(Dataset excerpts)
• • • •
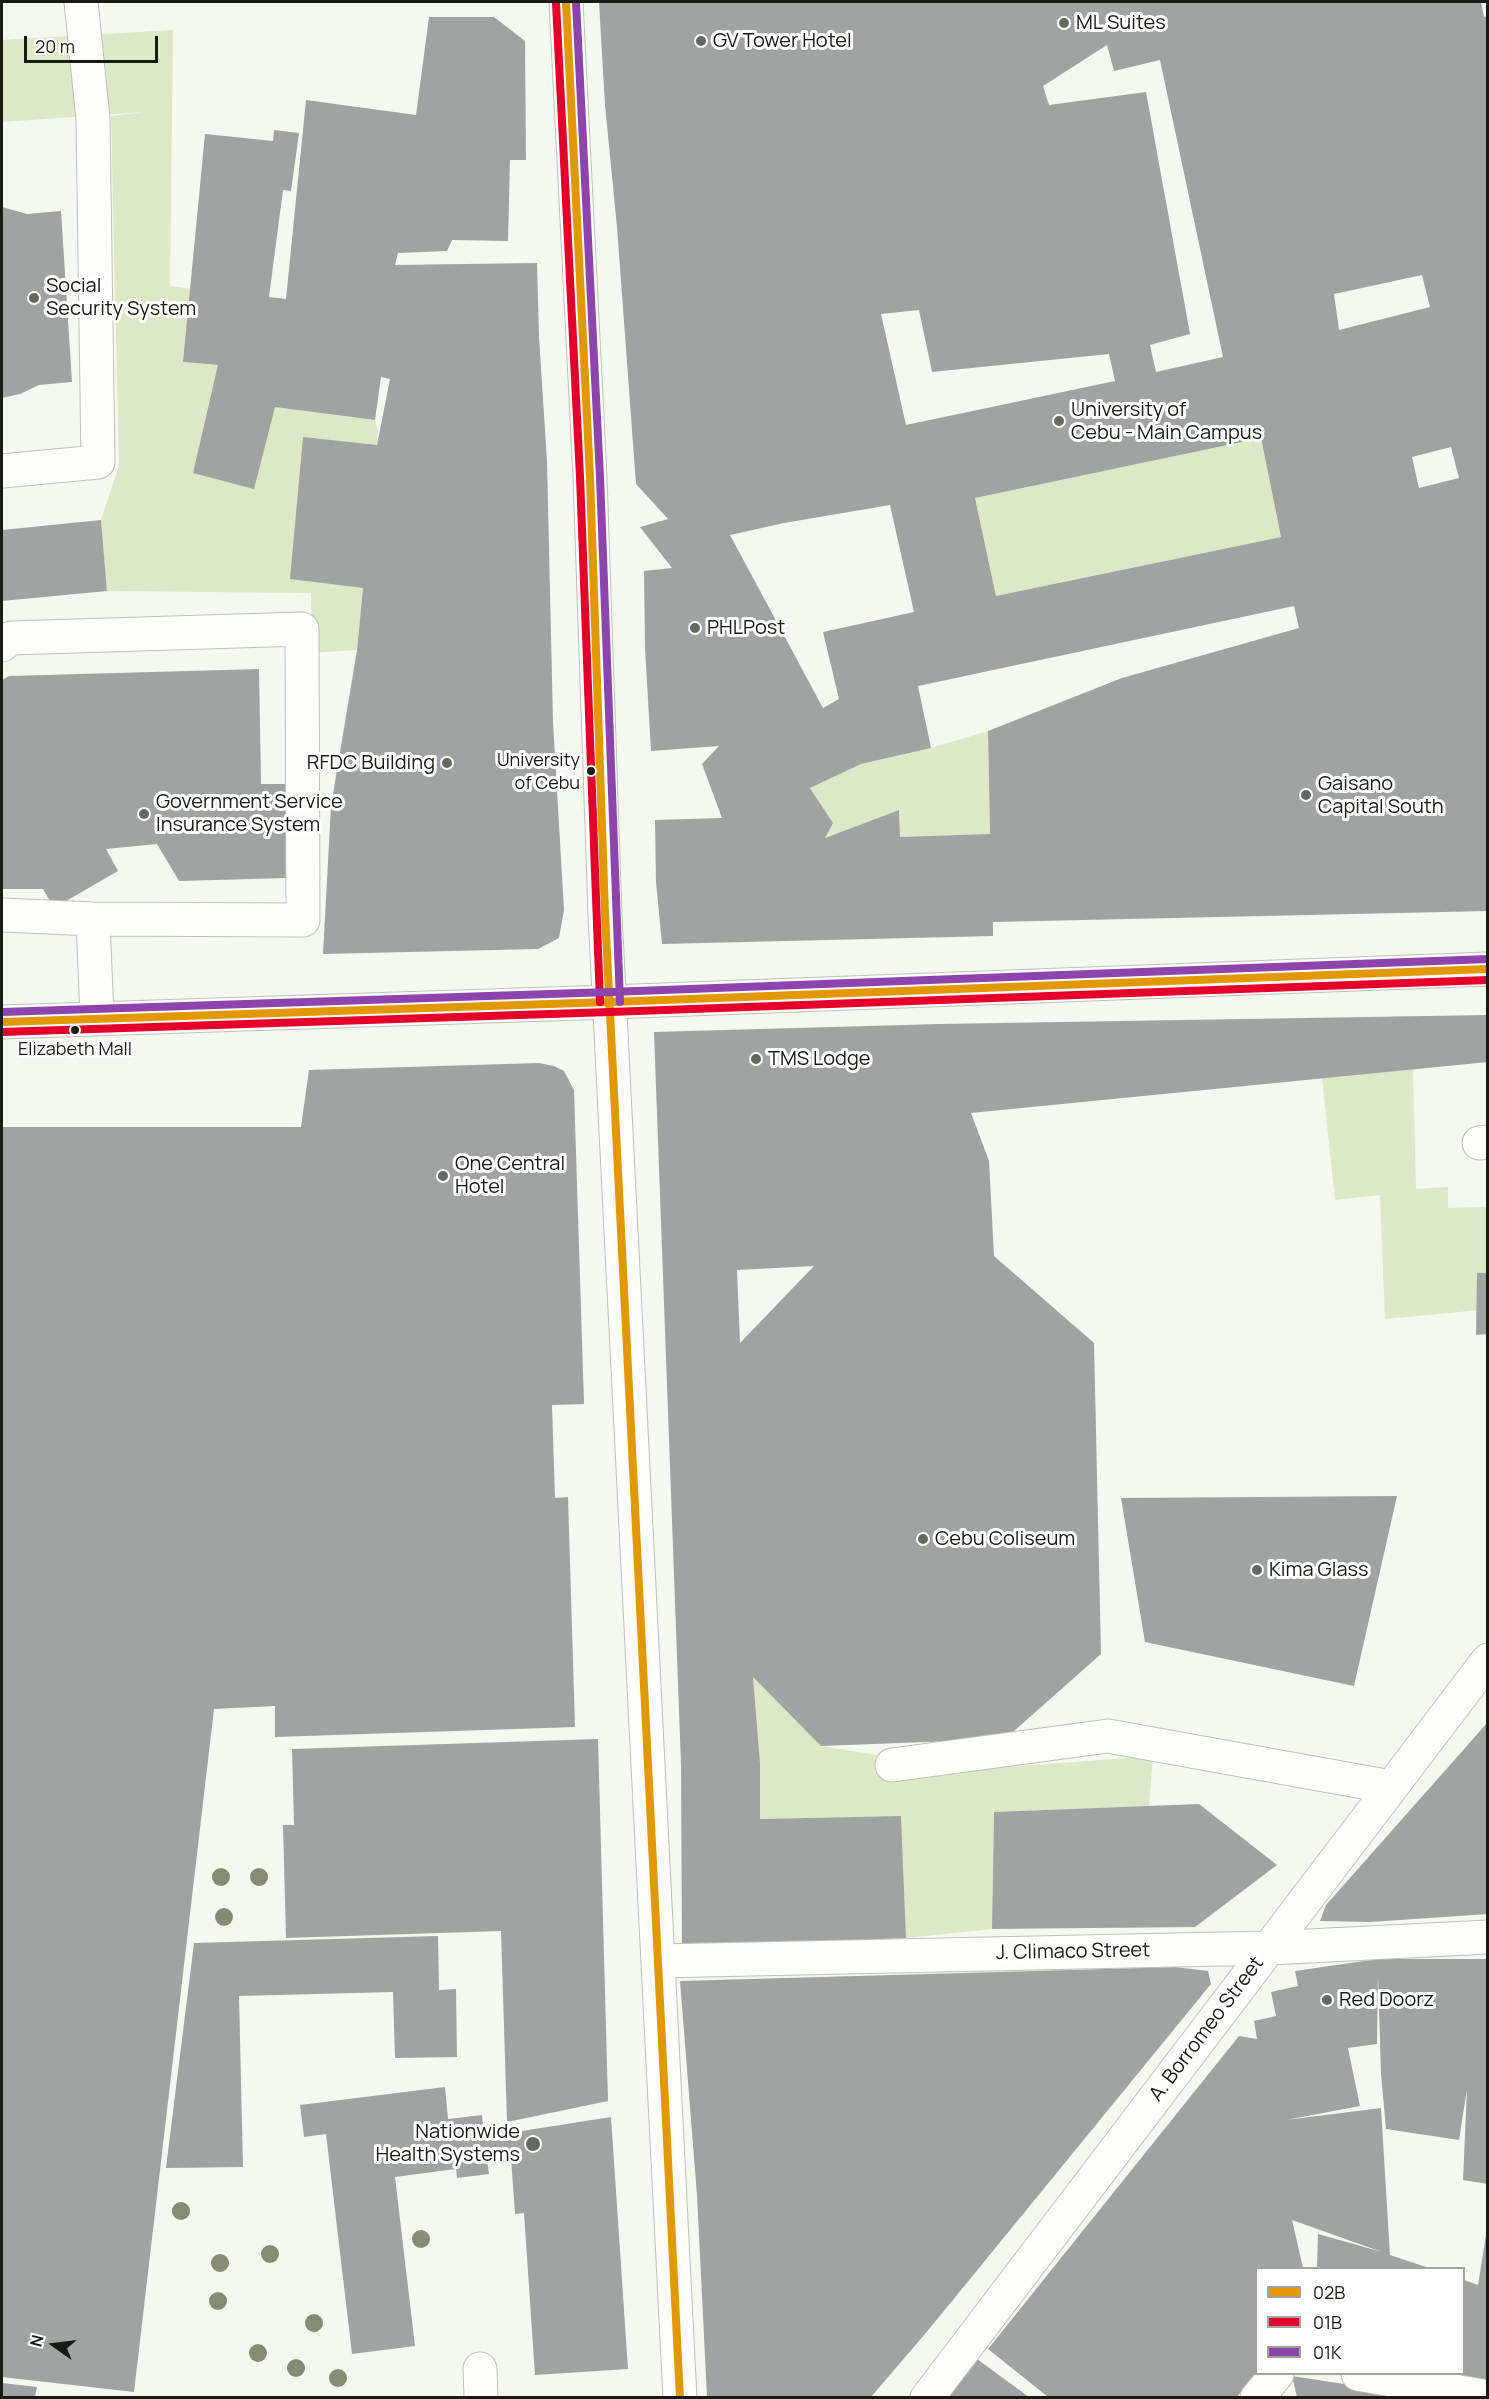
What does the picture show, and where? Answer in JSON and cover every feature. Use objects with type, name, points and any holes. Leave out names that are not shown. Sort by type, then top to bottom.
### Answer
[{"type":"street","points":[[2,471],[99,462],[93,119],[81,2]]},
{"type":"street","points":[[566,2],[590,477],[610,1002],[680,2397]]},
{"type":"street","points":[[2,645],[11,638],[302,629],[303,920],[93,919],[2,915]]},
{"type":"street","points":[[93,919],[97,1018]]},
{"type":"street","points":[[2,1022],[1488,969]]},
{"type":"street","name":"A. Borromeo Street","points":[[927,2397],[1488,1660]]},
{"type":"street","points":[[892,1765],[1108,1736],[1391,1787]]},
{"type":"street","name":"J. Climaco Street","points":[[658,1961],[1269,1947],[1488,1937]]},
{"type":"street","points":[[1257,2397],[1275,2375]]},
{"type":"street","points":[[1369,2375],[1488,2397]]},
{"type":"green space","points":[[173,30],[170,286],[192,289],[184,362],[218,365],[275,407],[375,420],[378,432],[377,445],[290,579],[363,588],[357,650],[312,653],[311,593],[107,591],[101,520],[119,466],[111,116],[143,112],[2,122],[2,40]]},
{"type":"green space","points":[[1261,438],[1281,537],[996,596],[975,498]]},
{"type":"green space","points":[[988,731],[990,834],[900,837],[899,810],[825,838],[833,823],[810,788],[861,764],[931,748]]},
{"type":"green space","points":[[1413,1069],[1416,1189],[1448,1187],[1448,1208],[1487,1207],[1487,1273],[1478,1273],[1480,1310],[1385,1319],[1380,1195],[1335,1200],[1322,1078]]},
{"type":"green space","points":[[753,1677],[821,1746],[969,1770],[1153,1756],[1149,1806],[994,1812],[992,1929],[906,1938],[901,1816],[760,1819],[760,1763]]},
{"type":"building","points":[[599,2],[1481,2],[1484,17],[1488,16],[1488,911],[993,922],[993,936],[662,944],[656,882],[655,820],[722,818],[702,764],[719,746],[651,751],[645,648],[644,571],[672,568],[640,527],[668,519],[636,484],[617,227],[605,105]],"holes":[[[1107,45],[1114,71],[1160,60],[1223,357],[1156,372],[1150,345],[1190,334],[1146,92],[1049,105],[1043,86]],[[1422,275],[1430,307],[1339,330],[1334,294]],[[919,310],[932,372],[1109,354],[1115,381],[906,425],[881,314]],[[1261,438],[1281,537],[996,596],[975,498]],[[1451,447],[1459,478],[1419,488],[1412,457]],[[890,505],[914,612],[823,632],[839,699],[823,708],[730,535],[784,523]],[[1294,606],[1299,628],[1122,678],[988,731],[990,834],[900,837],[899,810],[825,838],[833,823],[810,788],[861,764],[931,748],[918,686]]]},
{"type":"building","points":[[429,17],[494,17],[525,41],[526,160],[510,160],[508,241],[452,240],[447,251],[398,253],[395,265],[537,263],[547,461],[553,722],[564,910],[559,938],[538,949],[323,954],[331,806],[357,650],[363,588],[290,579],[303,437],[377,445],[390,379],[381,377],[375,420],[275,407],[254,489],[193,473],[218,365],[183,362],[205,134],[273,141],[274,130],[299,133],[291,191],[283,190],[269,297],[286,299],[306,100],[416,115]]},
{"type":"building","name":"Social Security System","points":[[2,207],[27,214],[61,211],[72,382],[39,385],[20,394],[2,398]]},
{"type":"building","points":[[101,520],[107,591],[2,601],[2,530]]},
{"type":"building","name":"Government Service Insurance System","points":[[259,669],[261,784],[285,784],[287,878],[179,881],[157,844],[106,849],[118,871],[54,908],[43,889],[2,889],[2,680],[9,676]]},
{"type":"building","points":[[1488,1015],[1488,1062],[971,1113],[989,1161],[994,1256],[1094,1343],[1101,1654],[1005,1739],[821,1746],[753,1677],[760,1763],[760,1819],[901,1816],[906,1938],[682,1948],[681,1765],[654,1032],[939,1024]],"holes":[[[814,1266],[740,1343],[737,1270]]]},
{"type":"building","points":[[539,1063],[564,1071],[574,1090],[584,1404],[552,1405],[555,1498],[568,1497],[575,1727],[275,1737],[275,1706],[214,1709],[134,2392],[2,2377],[2,1127],[301,1127],[309,1070]]},
{"type":"building","points":[[1477,1273],[1488,1273],[1488,1334],[1476,1335]]},
{"type":"building","name":"Kima Glass","points":[[1397,1496],[1354,1686],[1145,1642],[1121,1498]]},
{"type":"building","points":[[1488,1722],[1488,1914],[1370,1922],[1320,1921],[1326,1905]]},
{"type":"building","points":[[598,1739],[608,2101],[507,2122],[501,1931],[286,1938],[283,1825],[294,1825],[292,1749]]},
{"type":"building","points":[[1199,1804],[1277,1865],[1195,1927],[992,1929],[994,1812]]},
{"type":"building","points":[[438,1936],[439,1990],[456,1989],[457,2057],[395,2058],[393,1992],[239,1996],[243,2167],[166,2168],[194,1943]]},
{"type":"building","points":[[1378,1959],[1488,1959],[1488,2184],[1463,2180],[1467,2089],[1459,2140],[1386,2129],[1381,2074],[1378,1976],[1377,2044],[1348,2048],[1360,2106],[1286,2120],[1381,2108],[1390,2255],[1426,2267],[1317,2267],[1318,2234],[1382,2252],[1292,2220],[1303,2267],[1255,2267],[1255,2374],[1237,2397],[1048,2397],[988,2349],[1239,2036],[1257,2039],[1254,2021],[1276,2016],[1271,1992],[1298,1986],[1295,1971]]},
{"type":"building","points":[[1175,1967],[1208,1971],[1211,1984],[871,2397],[707,2397],[697,2195],[680,1981]]},
{"type":"building","points":[[445,2087],[448,2119],[482,2115],[484,2137],[611,2117],[628,2369],[535,2375],[524,2213],[515,2214],[511,2158],[487,2160],[489,2174],[457,2178],[456,2169],[395,2177],[415,2346],[352,2354],[326,2134],[304,2137],[300,2105]]},
{"type":"building","points":[[1486,2235],[1488,2392],[1399,2375],[1465,2375],[1465,2280],[1478,2285]]},
{"type":"building","points":[[977,2359],[1029,2397],[947,2397]]},
{"type":"building","points":[[1292,2376],[1422,2396],[1422,2397],[1297,2397]]},
{"type":"building","points":[[2,2383],[37,2387],[35,2397],[2,2397]]},
{"type":"transit line","name":"02B","points":[[566,2],[590,477],[605,914],[680,2398]]},
{"type":"transit line","name":"01K","points":[[576,2],[600,477],[620,1002]]},
{"type":"transit line","name":"01B","points":[[556,3],[580,477],[600,1002]]},
{"type":"transit line","name":"01K","points":[[2,1012],[1488,959]]},
{"type":"transit line","name":"02B","points":[[2,1022],[1488,969]]},
{"type":"transit line","name":"01B","points":[[2,1032],[1488,980]]},
{"type":"place","name":"ML Suites","points":[[1064,23]]},
{"type":"place","name":"GV Tower Hotel","points":[[701,41]]},
{"type":"place","name":"Social Security System","points":[[34,298]]},
{"type":"place","name":"University of Cebu - Main Campus","points":[[1059,421]]},
{"type":"place","name":"PHLPost","points":[[695,628]]},
{"type":"place","name":"RFDC Building","points":[[447,763]]},
{"type":"place","name":"University of Cebu","points":[[591,771]]},
{"type":"place","name":"Gaisano Capital South","points":[[1306,795]]},
{"type":"place","name":"Government Service Insurance System","points":[[144,814]]},
{"type":"place","name":"Elizabeth Mall","points":[[75,1030]]},
{"type":"place","name":"TMS Lodge","points":[[756,1059]]},
{"type":"place","name":"One Central Hotel","points":[[443,1176]]},
{"type":"place","name":"Cebu Coliseum","points":[[923,1539]]},
{"type":"place","name":"Kima Glass","points":[[1257,1570]]},
{"type":"place","name":"Red Doorz","points":[[1327,2000]]},
{"type":"place","name":"Nationwide Health Systems","points":[[533,2144]]}]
• • • •
## Work item
With every picture removed, give the entries above again exactly.

## Result
What does the picture show, and where? Answer in JSON and cover every feature. Use objects with type, name, points and any holes. Leave out names that are not shown. Sort by type, then top to bottom.
### Answer
[{"type":"street","points":[[2,471],[99,462],[93,119],[81,2]]},
{"type":"street","points":[[566,2],[590,477],[610,1002],[680,2397]]},
{"type":"street","points":[[2,645],[11,638],[302,629],[303,920],[93,919],[2,915]]},
{"type":"street","points":[[93,919],[97,1018]]},
{"type":"street","points":[[2,1022],[1488,969]]},
{"type":"street","name":"A. Borromeo Street","points":[[927,2397],[1488,1660]]},
{"type":"street","points":[[892,1765],[1108,1736],[1391,1787]]},
{"type":"street","name":"J. Climaco Street","points":[[658,1961],[1269,1947],[1488,1937]]},
{"type":"street","points":[[1257,2397],[1275,2375]]},
{"type":"street","points":[[1369,2375],[1488,2397]]},
{"type":"green space","points":[[173,30],[170,286],[192,289],[184,362],[218,365],[275,407],[375,420],[378,432],[377,445],[290,579],[363,588],[357,650],[312,653],[311,593],[107,591],[101,520],[119,466],[111,116],[143,112],[2,122],[2,40]]},
{"type":"green space","points":[[1261,438],[1281,537],[996,596],[975,498]]},
{"type":"green space","points":[[988,731],[990,834],[900,837],[899,810],[825,838],[833,823],[810,788],[861,764],[931,748]]},
{"type":"green space","points":[[1413,1069],[1416,1189],[1448,1187],[1448,1208],[1487,1207],[1487,1273],[1478,1273],[1480,1310],[1385,1319],[1380,1195],[1335,1200],[1322,1078]]},
{"type":"green space","points":[[753,1677],[821,1746],[969,1770],[1153,1756],[1149,1806],[994,1812],[992,1929],[906,1938],[901,1816],[760,1819],[760,1763]]},
{"type":"building","points":[[599,2],[1481,2],[1484,17],[1488,16],[1488,911],[993,922],[993,936],[662,944],[656,882],[655,820],[722,818],[702,764],[719,746],[651,751],[645,648],[644,571],[672,568],[640,527],[668,519],[636,484],[617,227],[605,105]],"holes":[[[1107,45],[1114,71],[1160,60],[1223,357],[1156,372],[1150,345],[1190,334],[1146,92],[1049,105],[1043,86]],[[1422,275],[1430,307],[1339,330],[1334,294]],[[919,310],[932,372],[1109,354],[1115,381],[906,425],[881,314]],[[1261,438],[1281,537],[996,596],[975,498]],[[1451,447],[1459,478],[1419,488],[1412,457]],[[890,505],[914,612],[823,632],[839,699],[823,708],[730,535],[784,523]],[[1294,606],[1299,628],[1122,678],[988,731],[990,834],[900,837],[899,810],[825,838],[833,823],[810,788],[861,764],[931,748],[918,686]]]},
{"type":"building","points":[[429,17],[494,17],[525,41],[526,160],[510,160],[508,241],[452,240],[447,251],[398,253],[395,265],[537,263],[547,461],[553,722],[564,910],[559,938],[538,949],[323,954],[331,806],[357,650],[363,588],[290,579],[303,437],[377,445],[390,379],[381,377],[375,420],[275,407],[254,489],[193,473],[218,365],[183,362],[205,134],[273,141],[274,130],[299,133],[291,191],[283,190],[269,297],[286,299],[306,100],[416,115]]},
{"type":"building","name":"Social Security System","points":[[2,207],[27,214],[61,211],[72,382],[39,385],[20,394],[2,398]]},
{"type":"building","points":[[101,520],[107,591],[2,601],[2,530]]},
{"type":"building","name":"Government Service Insurance System","points":[[259,669],[261,784],[285,784],[287,878],[179,881],[157,844],[106,849],[118,871],[54,908],[43,889],[2,889],[2,680],[9,676]]},
{"type":"building","points":[[1488,1015],[1488,1062],[971,1113],[989,1161],[994,1256],[1094,1343],[1101,1654],[1005,1739],[821,1746],[753,1677],[760,1763],[760,1819],[901,1816],[906,1938],[682,1948],[681,1765],[654,1032],[939,1024]],"holes":[[[814,1266],[740,1343],[737,1270]]]},
{"type":"building","points":[[539,1063],[564,1071],[574,1090],[584,1404],[552,1405],[555,1498],[568,1497],[575,1727],[275,1737],[275,1706],[214,1709],[134,2392],[2,2377],[2,1127],[301,1127],[309,1070]]},
{"type":"building","points":[[1477,1273],[1488,1273],[1488,1334],[1476,1335]]},
{"type":"building","name":"Kima Glass","points":[[1397,1496],[1354,1686],[1145,1642],[1121,1498]]},
{"type":"building","points":[[1488,1722],[1488,1914],[1370,1922],[1320,1921],[1326,1905]]},
{"type":"building","points":[[598,1739],[608,2101],[507,2122],[501,1931],[286,1938],[283,1825],[294,1825],[292,1749]]},
{"type":"building","points":[[1199,1804],[1277,1865],[1195,1927],[992,1929],[994,1812]]},
{"type":"building","points":[[438,1936],[439,1990],[456,1989],[457,2057],[395,2058],[393,1992],[239,1996],[243,2167],[166,2168],[194,1943]]},
{"type":"building","points":[[1378,1959],[1488,1959],[1488,2184],[1463,2180],[1467,2089],[1459,2140],[1386,2129],[1381,2074],[1378,1976],[1377,2044],[1348,2048],[1360,2106],[1286,2120],[1381,2108],[1390,2255],[1426,2267],[1317,2267],[1318,2234],[1382,2252],[1292,2220],[1303,2267],[1255,2267],[1255,2374],[1237,2397],[1048,2397],[988,2349],[1239,2036],[1257,2039],[1254,2021],[1276,2016],[1271,1992],[1298,1986],[1295,1971]]},
{"type":"building","points":[[1175,1967],[1208,1971],[1211,1984],[871,2397],[707,2397],[697,2195],[680,1981]]},
{"type":"building","points":[[445,2087],[448,2119],[482,2115],[484,2137],[611,2117],[628,2369],[535,2375],[524,2213],[515,2214],[511,2158],[487,2160],[489,2174],[457,2178],[456,2169],[395,2177],[415,2346],[352,2354],[326,2134],[304,2137],[300,2105]]},
{"type":"building","points":[[1486,2235],[1488,2392],[1399,2375],[1465,2375],[1465,2280],[1478,2285]]},
{"type":"building","points":[[977,2359],[1029,2397],[947,2397]]},
{"type":"building","points":[[1292,2376],[1422,2396],[1422,2397],[1297,2397]]},
{"type":"building","points":[[2,2383],[37,2387],[35,2397],[2,2397]]},
{"type":"transit line","name":"02B","points":[[566,2],[590,477],[605,914],[680,2398]]},
{"type":"transit line","name":"01K","points":[[576,2],[600,477],[620,1002]]},
{"type":"transit line","name":"01B","points":[[556,3],[580,477],[600,1002]]},
{"type":"transit line","name":"01K","points":[[2,1012],[1488,959]]},
{"type":"transit line","name":"02B","points":[[2,1022],[1488,969]]},
{"type":"transit line","name":"01B","points":[[2,1032],[1488,980]]},
{"type":"place","name":"ML Suites","points":[[1064,23]]},
{"type":"place","name":"GV Tower Hotel","points":[[701,41]]},
{"type":"place","name":"Social Security System","points":[[34,298]]},
{"type":"place","name":"University of Cebu - Main Campus","points":[[1059,421]]},
{"type":"place","name":"PHLPost","points":[[695,628]]},
{"type":"place","name":"RFDC Building","points":[[447,763]]},
{"type":"place","name":"University of Cebu","points":[[591,771]]},
{"type":"place","name":"Gaisano Capital South","points":[[1306,795]]},
{"type":"place","name":"Government Service Insurance System","points":[[144,814]]},
{"type":"place","name":"Elizabeth Mall","points":[[75,1030]]},
{"type":"place","name":"TMS Lodge","points":[[756,1059]]},
{"type":"place","name":"One Central Hotel","points":[[443,1176]]},
{"type":"place","name":"Cebu Coliseum","points":[[923,1539]]},
{"type":"place","name":"Kima Glass","points":[[1257,1570]]},
{"type":"place","name":"Red Doorz","points":[[1327,2000]]},
{"type":"place","name":"Nationwide Health Systems","points":[[533,2144]]}]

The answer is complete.